Guatemala's attorney general and a U.N-backed anti-graft body are seeking to investigate President Jimmy Morales in a probe into suspected illicit campaign financing.
At a news conference, Ivan Velasquez, the head of the International Commission Against Impunity in Guatemala, CICIG, said there was evidence that Morales broke laws when he was the head of his political party and prosecutors had filed a motion to investigate the him.
"In order to advance the investigation, it's necessary to remove his immunity," Velasquez told reporters in Guatemala City.
24 hours earlier, he unveiled a probe into all political parties over alleged wrongdoing related to financing for the 2015 election campaign.
To remove Morales's immunity, prosecutors need the go-ahead from both the Supreme Court and a two-thirds majority in Congress. He could then be formally investigated and charged.
In a statement, the president's office said, "The President of the Republic has been and is respectful of the law and due process, and thus is confident in the objectivity of justice."
Morales took office in 2016, winning the election on an anti-corruption ticket after the CICIG helped to bring down his predecessor over a multi-million-dollar corruption scandal.
Earlier this week, two government officials told Reuters that Morales would ask U.N. Secretary-General Antonio Guterres to replace Velasquez, who is already investigating a graft case that involves the president's elder brother Sammy Morales and Jose Manuel Morales, one the president's sons.
"He better have some really valid reasons ... to seek my removal from the post," said Velasquez, adding he would not resign.
Morales met Guterres in New York on Friday afternoon. The secretary-general reiterated his backing for Velasquez and the CICIG's work at the meeting, with Guterres citing "the Organisation’s continuing support to the mandate of the International Commission Against Impunity in Guatemala," the United Nations said in a statement.

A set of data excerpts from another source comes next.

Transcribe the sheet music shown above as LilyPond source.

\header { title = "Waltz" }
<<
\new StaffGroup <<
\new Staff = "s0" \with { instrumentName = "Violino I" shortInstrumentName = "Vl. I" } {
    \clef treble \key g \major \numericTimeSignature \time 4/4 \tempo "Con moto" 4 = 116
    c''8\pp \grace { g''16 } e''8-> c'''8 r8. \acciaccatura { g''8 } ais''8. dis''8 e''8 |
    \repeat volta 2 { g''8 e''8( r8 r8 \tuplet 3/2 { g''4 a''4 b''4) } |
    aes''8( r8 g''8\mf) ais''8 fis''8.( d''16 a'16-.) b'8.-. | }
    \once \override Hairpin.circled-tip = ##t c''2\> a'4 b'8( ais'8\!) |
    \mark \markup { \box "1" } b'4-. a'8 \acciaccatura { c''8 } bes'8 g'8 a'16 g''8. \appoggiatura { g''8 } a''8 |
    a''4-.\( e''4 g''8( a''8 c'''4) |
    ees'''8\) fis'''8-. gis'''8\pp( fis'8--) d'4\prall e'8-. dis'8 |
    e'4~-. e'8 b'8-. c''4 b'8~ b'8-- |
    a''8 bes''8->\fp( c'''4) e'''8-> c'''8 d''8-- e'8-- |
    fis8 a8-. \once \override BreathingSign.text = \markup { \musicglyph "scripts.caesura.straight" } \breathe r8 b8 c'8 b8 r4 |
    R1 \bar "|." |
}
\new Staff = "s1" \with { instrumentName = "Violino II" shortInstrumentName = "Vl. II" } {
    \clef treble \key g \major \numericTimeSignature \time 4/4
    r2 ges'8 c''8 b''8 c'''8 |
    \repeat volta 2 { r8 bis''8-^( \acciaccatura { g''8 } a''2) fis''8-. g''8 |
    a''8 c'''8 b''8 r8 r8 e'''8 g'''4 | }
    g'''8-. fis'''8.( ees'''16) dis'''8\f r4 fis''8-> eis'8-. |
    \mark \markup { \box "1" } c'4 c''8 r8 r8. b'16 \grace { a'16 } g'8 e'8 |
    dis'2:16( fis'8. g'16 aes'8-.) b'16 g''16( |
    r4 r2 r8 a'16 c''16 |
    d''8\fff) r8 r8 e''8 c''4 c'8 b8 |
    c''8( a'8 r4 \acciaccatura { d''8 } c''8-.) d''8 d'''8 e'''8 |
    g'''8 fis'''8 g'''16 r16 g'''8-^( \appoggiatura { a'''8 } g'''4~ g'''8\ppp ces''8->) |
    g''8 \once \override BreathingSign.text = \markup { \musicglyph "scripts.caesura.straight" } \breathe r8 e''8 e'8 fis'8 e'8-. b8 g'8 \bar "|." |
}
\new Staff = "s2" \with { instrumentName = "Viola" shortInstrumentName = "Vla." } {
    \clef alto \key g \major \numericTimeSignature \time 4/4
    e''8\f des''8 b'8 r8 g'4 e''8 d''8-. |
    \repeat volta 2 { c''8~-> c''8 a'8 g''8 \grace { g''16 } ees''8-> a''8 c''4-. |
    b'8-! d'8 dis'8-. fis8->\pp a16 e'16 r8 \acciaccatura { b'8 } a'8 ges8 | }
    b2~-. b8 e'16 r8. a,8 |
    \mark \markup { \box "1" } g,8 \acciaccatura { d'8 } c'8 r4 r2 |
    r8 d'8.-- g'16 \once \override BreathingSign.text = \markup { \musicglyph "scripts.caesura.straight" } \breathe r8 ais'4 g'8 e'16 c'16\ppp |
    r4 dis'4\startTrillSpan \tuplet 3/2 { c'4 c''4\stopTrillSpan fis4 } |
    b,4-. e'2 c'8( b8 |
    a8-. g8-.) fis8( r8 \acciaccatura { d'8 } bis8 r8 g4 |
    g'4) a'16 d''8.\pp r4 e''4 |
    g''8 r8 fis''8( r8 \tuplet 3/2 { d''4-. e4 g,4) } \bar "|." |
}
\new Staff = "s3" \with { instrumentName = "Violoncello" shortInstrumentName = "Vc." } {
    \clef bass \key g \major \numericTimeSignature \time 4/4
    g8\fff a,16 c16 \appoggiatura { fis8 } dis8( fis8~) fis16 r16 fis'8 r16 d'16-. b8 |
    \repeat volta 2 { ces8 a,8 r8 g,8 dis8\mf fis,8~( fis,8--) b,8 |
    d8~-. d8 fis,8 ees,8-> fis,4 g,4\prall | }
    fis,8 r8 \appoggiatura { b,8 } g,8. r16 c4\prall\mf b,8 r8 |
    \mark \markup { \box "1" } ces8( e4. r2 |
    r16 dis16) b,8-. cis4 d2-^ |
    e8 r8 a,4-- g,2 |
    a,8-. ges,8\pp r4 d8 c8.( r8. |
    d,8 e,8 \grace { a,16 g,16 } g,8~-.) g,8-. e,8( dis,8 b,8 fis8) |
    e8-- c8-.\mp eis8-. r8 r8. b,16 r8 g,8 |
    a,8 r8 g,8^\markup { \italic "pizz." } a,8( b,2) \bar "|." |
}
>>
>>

The president's office, in its statement, said it was worried about "manipulation" of information about the visit. It said Morales told Guterres it was important the CICIG stick to its original mandate.
Guatemala's foreign minister, Carlos Morales, who is not related to the president, told Reuters that there had been no request to remove Velasquez from office.
The CICIG was created in 2007 to help the nation's criminal justice system fight organized crime, corruption and impunity more effectively.
Guatemala's Attorney General Thelma Aldana is investigating the suspected illegal campaign funding with the CICIG.
Aldana said on Tuesday that she would resign if the president ousted Velasquez, whose tenure is scheduled is due to expire in 2019.